Дома нас ждала приехавшая Лёвкина мать, она поворчала на сына, но обняла и прижала к себе. Я почувствовал, как соскучился по своим родителям. На другой день она нам посоветовала возвратиться  в Крым. Другого выхода не было, но мы решили  попрощаться со своими взрослыми знакомыми на баррикадах, с которыми уже успели подружиться.
И вдруг рядом с командиром я увидел своего папку.

– Папа!– бросился я к нему.
– Как ты здесь очутился, сынок? Ты же должен быть с бабулей в Крыму?
– Мы с другом добрались, приехали помогать на баррикадах.

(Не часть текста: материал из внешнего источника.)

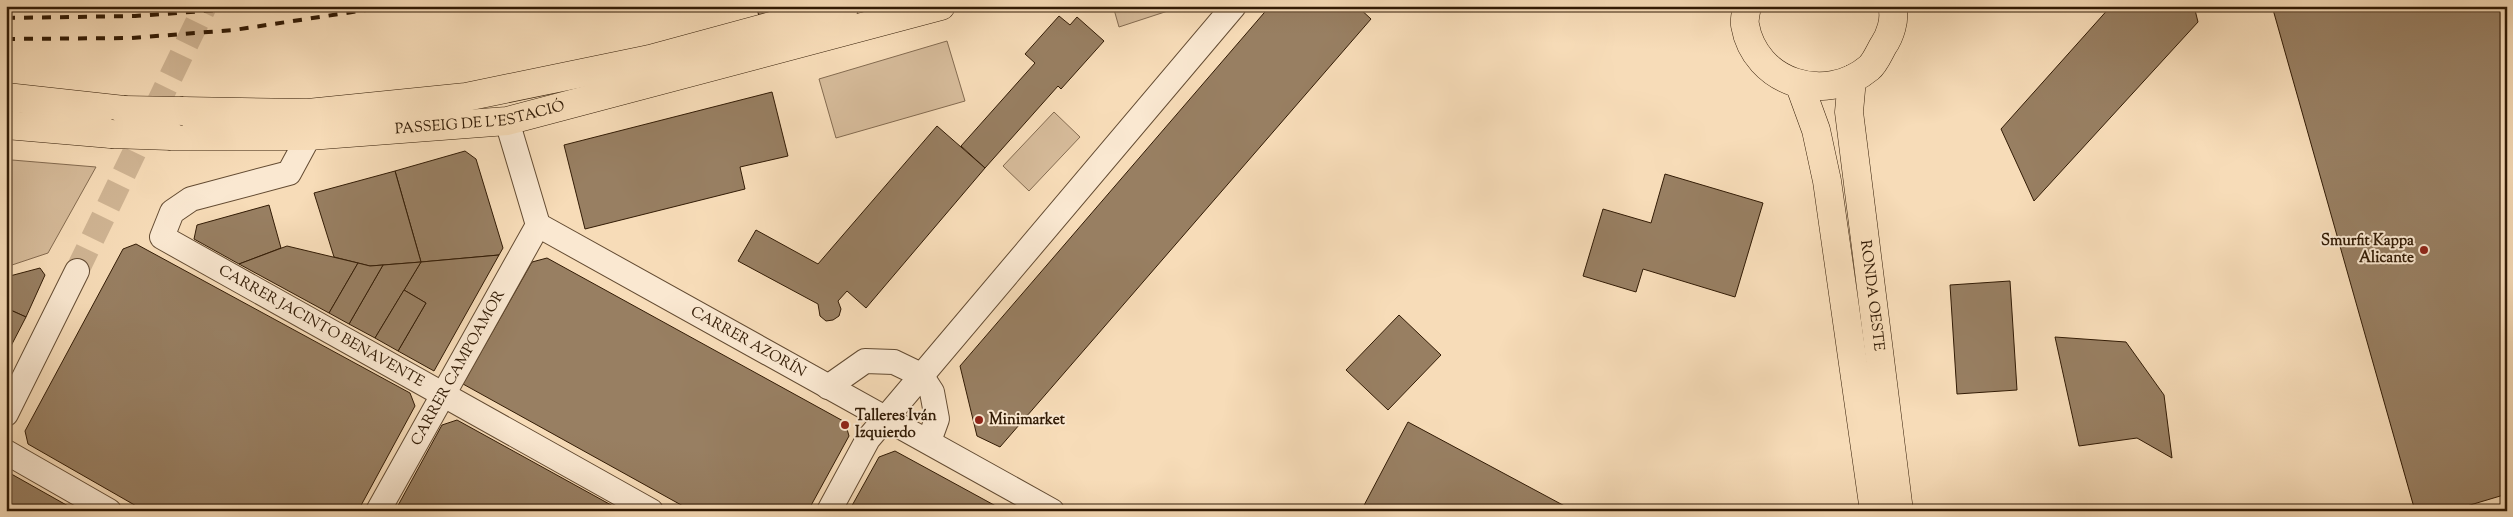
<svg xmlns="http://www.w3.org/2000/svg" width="2513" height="517" font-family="'Sorts Mill Goudy',serif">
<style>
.green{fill:#d6bb9a;stroke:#846b50}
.building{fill:#987f62;stroke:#321b05}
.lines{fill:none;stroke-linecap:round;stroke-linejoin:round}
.minor-tunnel{stroke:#d0b594;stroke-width:24;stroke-dasharray:24 12;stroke-linecap:butt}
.minor-casing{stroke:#634b32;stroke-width:26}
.major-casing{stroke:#321b05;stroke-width:29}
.minor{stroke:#fae8d1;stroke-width:24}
.major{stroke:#f7dcb8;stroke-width:28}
.rail{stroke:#321b05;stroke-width:4;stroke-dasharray:9 9;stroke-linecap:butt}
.major-bridge-casing{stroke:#321b05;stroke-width:29;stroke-linecap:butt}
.major-bridge{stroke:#f7dcb8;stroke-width:28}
.poi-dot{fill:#8f2418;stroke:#fae8d1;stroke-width:2}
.labels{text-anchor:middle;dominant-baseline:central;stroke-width:4;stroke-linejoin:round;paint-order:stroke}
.street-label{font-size:15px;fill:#321b05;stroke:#fae8d1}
.poi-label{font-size:15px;font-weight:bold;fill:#321b05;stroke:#fae8d1;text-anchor:start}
</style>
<rect width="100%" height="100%" fill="#f7dcb8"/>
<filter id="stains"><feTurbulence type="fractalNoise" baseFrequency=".004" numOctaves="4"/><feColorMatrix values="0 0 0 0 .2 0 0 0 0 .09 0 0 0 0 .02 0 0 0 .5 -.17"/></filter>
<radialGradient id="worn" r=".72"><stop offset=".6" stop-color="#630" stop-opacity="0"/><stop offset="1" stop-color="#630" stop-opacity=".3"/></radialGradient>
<!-- green -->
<g class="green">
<path d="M1113,6H1183L1119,27Z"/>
<path d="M947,41L965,101L836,138L819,79Z"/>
<path d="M1054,112L1080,137L1029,191L1003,166Z"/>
<path d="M12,160L96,167L48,253L6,267V171Z"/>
</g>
<!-- building -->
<g class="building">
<path d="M756,6H797L759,16Z"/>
<path d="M1270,6H1357L1371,19L1000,447L977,436L960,366Z"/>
<path d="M2111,6H2194L2198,22L2034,201L2001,129Z"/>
<path d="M2272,6H2507V494L2450,511H2415Z"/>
<path d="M1059,16L1070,25L1077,17L1104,41L1061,89L1058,86L985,168L961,146L1035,63L1025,54Z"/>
<path d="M772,92L788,156L740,167L745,189L585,229L564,145Z"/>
<path d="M937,126L985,168L866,308L847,291L838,301L841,309L839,316L833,320L826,321L820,316L818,304L738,261L756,230L818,264Z"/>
<path d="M465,151L476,159L503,248L499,255L421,262L395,171Z"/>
<path d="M395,171L421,262L370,266L334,257L314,193Z"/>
<path d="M1665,174L1763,203L1735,297L1643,269L1636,292L1583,276L1603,209L1651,223Z"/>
<path d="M269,205L281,248L239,264L194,239L197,225Z"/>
<path d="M136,244L410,393L415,406L358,511H145L28,444L25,431L123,249Z"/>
<path d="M287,246L358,263L329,313L239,264Z"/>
<path d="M499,255L434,371L398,351L426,303L404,290L421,262Z"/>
<path d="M547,258L845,422L849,436L808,511H692L463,384L532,262Z"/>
<path d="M421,262L375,338L349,324L383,265Z"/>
<path d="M358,263L370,266L383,265L349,324L329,313Z"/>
<path d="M40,268L45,275L26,317L6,308V277Z"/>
<path d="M2010,281L2017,390L1957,394L1950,285Z"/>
<path d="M404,290L426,303L398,351L375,338Z"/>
<path d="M6,308L26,317L12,344L6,340Z"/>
<path d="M1399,315L1441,355L1388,410L1346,370Z"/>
<path d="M2055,337L2126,342L2164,395L2172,458L2137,438L2079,446Z"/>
<path d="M6,340L12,344L6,357Z"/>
<path d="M457,420L622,511H395L442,425Z"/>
<path d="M1408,422L1574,511H1361Z"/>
<path d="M895,451L1005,511H849L879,457Z"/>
<path d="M6,471L77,511H6Z"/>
</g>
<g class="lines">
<!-- minor-tunnel -->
<path class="minor-tunnel" d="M77,271L205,6"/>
<!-- minor casing -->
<g class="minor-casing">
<g id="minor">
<path id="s1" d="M507,121L538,225L1052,511"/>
<path id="s2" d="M309,136L289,173L191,199L172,212L162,237L651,511"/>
<path d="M828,387L865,361L894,362L921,375L932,392L937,419L929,441"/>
<path d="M6,414L77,271"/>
<path d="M6,452L109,511"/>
<path id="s3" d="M378,511L538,225"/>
<path d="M829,511L868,439L1234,6"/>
</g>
</g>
<!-- major casing -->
<g class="major-casing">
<g id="major">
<path d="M1747,6C1746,12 1744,20 1745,25C1755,83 1825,105 1869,68C1875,63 1879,53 1883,46C1890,36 1896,19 1892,6"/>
<path id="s4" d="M1852,79L1849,112L1899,511"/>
<path d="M1800,86L1816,130L1827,181L1874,511"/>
<path d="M6,97L124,110"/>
<path d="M183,111L308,113L466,97L650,59L845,6"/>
<path d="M6,125L111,134"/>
<path id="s5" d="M171,136H309L507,121L941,6"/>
</g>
</g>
<!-- minor -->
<use href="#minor" class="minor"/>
<!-- major -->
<use href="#major" class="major"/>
<!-- rail -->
<g class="rail">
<path d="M6,9L38,6"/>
<path d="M6,18L135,16L274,6"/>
<path d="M6,39L131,38L234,30L392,6"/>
</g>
<!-- major-bridge casing -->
<g class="major-bridge-casing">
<g id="major-bridge">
<path d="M124,110L183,111"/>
<path d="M111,134L171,136"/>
</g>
</g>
<!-- major-bridge -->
<use href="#major-bridge" class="major-bridge"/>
</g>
<!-- markers -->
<g class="poi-dot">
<circle cx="2424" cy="250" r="5"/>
<circle cx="979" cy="420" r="5"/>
<circle cx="845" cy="425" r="5"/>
</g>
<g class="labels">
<!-- street labels -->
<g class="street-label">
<text stroke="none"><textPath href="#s5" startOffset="310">PASSEIG DE L'ESTACIÓ</textPath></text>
<text stroke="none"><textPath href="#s4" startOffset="218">RONDA OESTE</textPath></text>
<text stroke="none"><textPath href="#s2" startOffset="376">CARRER JACINTO BENAVENTE</textPath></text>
<text stroke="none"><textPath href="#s1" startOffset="349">CARRER AZORÍN</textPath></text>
<text stroke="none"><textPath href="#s3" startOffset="164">CARRER CAMPOAMOR</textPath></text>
</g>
<!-- poi labels -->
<g class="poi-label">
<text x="2414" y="241" text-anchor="end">Smurfit Kappa<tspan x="2414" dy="17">Alicante</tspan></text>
<text x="855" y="416">Talleres Iván<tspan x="855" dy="17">Izquierdo</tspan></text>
<text x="989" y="420">Minimarket</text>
</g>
</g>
<!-- margin -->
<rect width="2513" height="517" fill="none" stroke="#f7dcb8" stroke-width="25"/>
<rect x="8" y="8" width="2498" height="502" fill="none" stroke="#321b05" stroke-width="2.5"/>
<rect x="12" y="12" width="2488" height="492" fill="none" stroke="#321b05"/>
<rect width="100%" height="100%" filter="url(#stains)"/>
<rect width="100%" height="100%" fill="url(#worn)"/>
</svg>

– А я, по-твоему, для чего здесь, сынок? Нет, мой дорогой, в Крым поехала мама, и что с ней будет, когда она узнает, что ты не в походе, а неизвестно где? Мало ей горя? Сейчас же я вас с дружком отправлю домой, ждите меня там. Без тебя разберемся. Вот, боец нашелся...
 
     Оказалось, что отец с друзьями оставил украинскую армию, когда увидел, что её готовят на войну с народом, и прибыл на помощь восставшему Юго-Востоку. Я гордился своим папкой. Мне хотелось быть рядом с ним, но ослушаться его я не мог.
Он дал бойцам в камуфляжной форме руководящие указания,(он же у меня полковник)  и мы пошли попрощаться с Лёвкой, его матерью и бабушкой, но главное – надо было договориться о встрече в Крыму.
 
     Когда папа приподнял  сумку на колесах, тоже подумал, что там кирпичи, но мы рассказали, что там лежит,  и предложили ему оставить кольчуги себе – вдруг  пригодятся.
– Слишком они малы для наших мужчин, а вам будут нужны, когда будете играть с саблями в Илью Муромца и добрых молодцев...– с улыбкой ответил папка.
Он крепко обнял меня, я почувствовал его родной запах и расплакался на прощанье.
– Ну вот, боец... Отставить слёзы! Какой же ты взрослый стал, малыш...
Он посадил нас в машину и отправил в обратный путь.

... Мама  уже приехала  и не находила себе места. Она  побывала в школе и узнала, что ни в  какой поход никто не отправлялся. Глаза у неё были красными от слёз, хотя папа  успел недавно позвонить, что «пропажа» нашлась. Она не сказала мне ни одного плохого слова, только крепко прижала, плакала и гладила ласково по голове.
Теперь мы все ждем папку, мама потихоньку плачут с бабулей, а я знаю – он обязательно вернется, раз обещал. «Хватит нам горя» – сам так сказал. А у мамы вырос небольшой животик, и она сказала, что скоро я стану старшим братом.